『代替医療解剖』サイモン・シン,エツァート・エルンスト
鍼治療、ホメオパシー、カイロプラクティック、ハーブ療法などの効果について研究した結果が書かれています。
中々のページ数で、私には教科書のように感じ、途中くじけそうになりましたが、ほとんどはプラセボ効果という結果に驚きです。
くじけそうになりながらも読んでよかったと思いました。
特に私が興味深かったのはアーユルヴェーダについての内容です。
アーユルヴェーダの全体としての医療体系を検証するという臨床試験はまだ行われていませんが、部分的に研究されていて、バラつきが多いそうです。
ヨガは心血管系の健康に役立つ事が示されていますが、インド式マッサージは、脳卒中患者に対して効果があるというはっきりとした証拠は得られていません。
ハーブ薬の中には有害反応を引き起こすものもあれば、中華人民共和国から来る植物性薬品は、検出にかかるレベルの重金属含まないものから、含まれるものまで様々で、成分のほとんどが水銀という製品もあるそう。
アーユルヴェーダのハーブ薬も重金属に汚染されている事が多く、2003年、ボストンの医学研究者たちが、地元の店を片っ端からまわり70種類のアーユルヴェーダのハーブ薬を購入してみると、10商品のうち1つには、標準的な安全基準を上回るヒ素を含み、最悪の場合では、許容レベルの200倍ものヒ素が含まれていることが判明しています。
また10商品に1つは、許容レベルを超える水銀が含まれ、最悪の場合では安全レベルの1000倍にも達していました。

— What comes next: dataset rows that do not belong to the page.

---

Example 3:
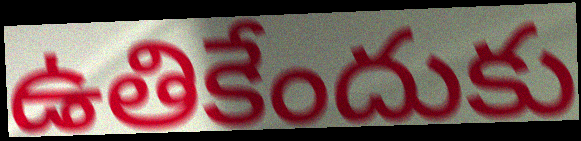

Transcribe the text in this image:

ఉతికేందుకు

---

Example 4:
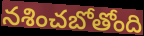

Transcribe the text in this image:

నశించబోతోంది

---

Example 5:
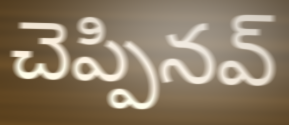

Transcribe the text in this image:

చెప్పినవ్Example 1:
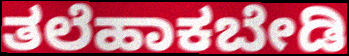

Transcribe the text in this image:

ತಲೆಹಾಕಬೇಡಿ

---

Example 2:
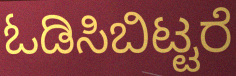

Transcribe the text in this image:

ಓಡಿಸಿಬಿಟ್ಟರೆ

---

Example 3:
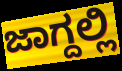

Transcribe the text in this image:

ಜಾಗ್ದಲ್ಲಿ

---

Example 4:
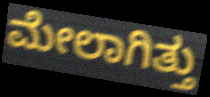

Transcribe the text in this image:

ಮೇಲಾಗಿತ್ತು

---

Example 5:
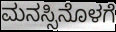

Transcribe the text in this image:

ಮನಸ್ಸಿನೊಳಗೆ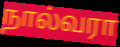
நால்வரா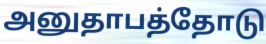
அனுதாபத்தோடு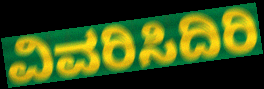
ವಿವರಿಸಿದಿರಿ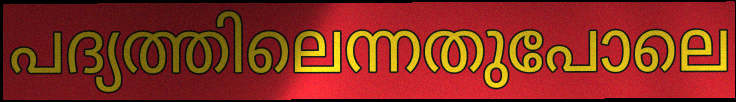
പദ്യത്തിലെന്നതുപോലെ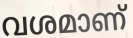
വശമാണ്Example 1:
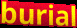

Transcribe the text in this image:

burial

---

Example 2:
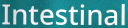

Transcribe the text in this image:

Intestinal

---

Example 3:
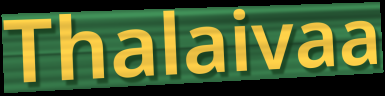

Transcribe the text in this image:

Thalaivaa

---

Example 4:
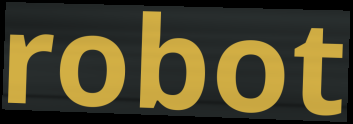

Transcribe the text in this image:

robot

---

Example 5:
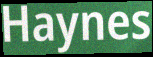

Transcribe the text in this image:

Haynes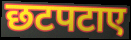
छटपटाए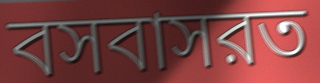
বসবাসরত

5商品に1つ許容レベルを超える訛りが含まれ、最悪の場合には、安全レベルの10000倍以上もの鉛が含まれていました。
また、ハーブ薬には、期待される効果を出すために、通常医療の薬が含まれているものもあったのです。
そのため、アーユルヴェーダは容易に評価することのできない複雑な医療体系であり、いくつかは効果も認められているが、重大な危険もあるということです。
他には、食事療法のこと。
マクロビオティックなどの様々な食事療法も健康について根拠のない主張をしているそうです。

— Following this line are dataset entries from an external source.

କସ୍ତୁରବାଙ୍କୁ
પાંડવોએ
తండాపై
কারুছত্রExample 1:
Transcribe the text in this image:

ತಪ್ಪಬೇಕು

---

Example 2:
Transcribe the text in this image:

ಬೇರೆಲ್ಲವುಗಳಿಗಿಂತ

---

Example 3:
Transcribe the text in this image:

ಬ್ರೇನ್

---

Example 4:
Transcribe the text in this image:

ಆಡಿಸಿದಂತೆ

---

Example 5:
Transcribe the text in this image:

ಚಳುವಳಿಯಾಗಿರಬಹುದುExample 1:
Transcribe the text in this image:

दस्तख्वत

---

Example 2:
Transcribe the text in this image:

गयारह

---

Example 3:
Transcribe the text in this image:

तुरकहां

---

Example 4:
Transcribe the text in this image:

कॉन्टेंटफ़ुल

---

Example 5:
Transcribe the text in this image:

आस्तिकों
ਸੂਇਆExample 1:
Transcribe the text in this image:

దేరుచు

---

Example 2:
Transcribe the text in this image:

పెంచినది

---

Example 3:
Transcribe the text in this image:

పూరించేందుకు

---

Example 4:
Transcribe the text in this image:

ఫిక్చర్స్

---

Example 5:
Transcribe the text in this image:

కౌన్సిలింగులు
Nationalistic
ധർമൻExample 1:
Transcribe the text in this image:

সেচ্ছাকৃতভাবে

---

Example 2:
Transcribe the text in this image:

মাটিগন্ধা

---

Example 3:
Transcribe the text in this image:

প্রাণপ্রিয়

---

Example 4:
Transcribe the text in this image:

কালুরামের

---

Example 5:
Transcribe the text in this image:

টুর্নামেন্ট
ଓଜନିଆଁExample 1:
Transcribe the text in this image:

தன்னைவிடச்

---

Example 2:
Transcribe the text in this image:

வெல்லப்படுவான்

ただ、特定の症状に対しては推奨されてもいるのですが、本当に効くのか見極める必要があるそうです。
看護師のナイチンゲールの統計学者として活躍も面白かったです。
あと、様々な事を考慮した上で検証し、エビデンスを明らかにしていく過程は、つくづく労力のいる大変な作業だなと・・・。
根気強く検証した人たちに感謝の気持ちが湧いてきます。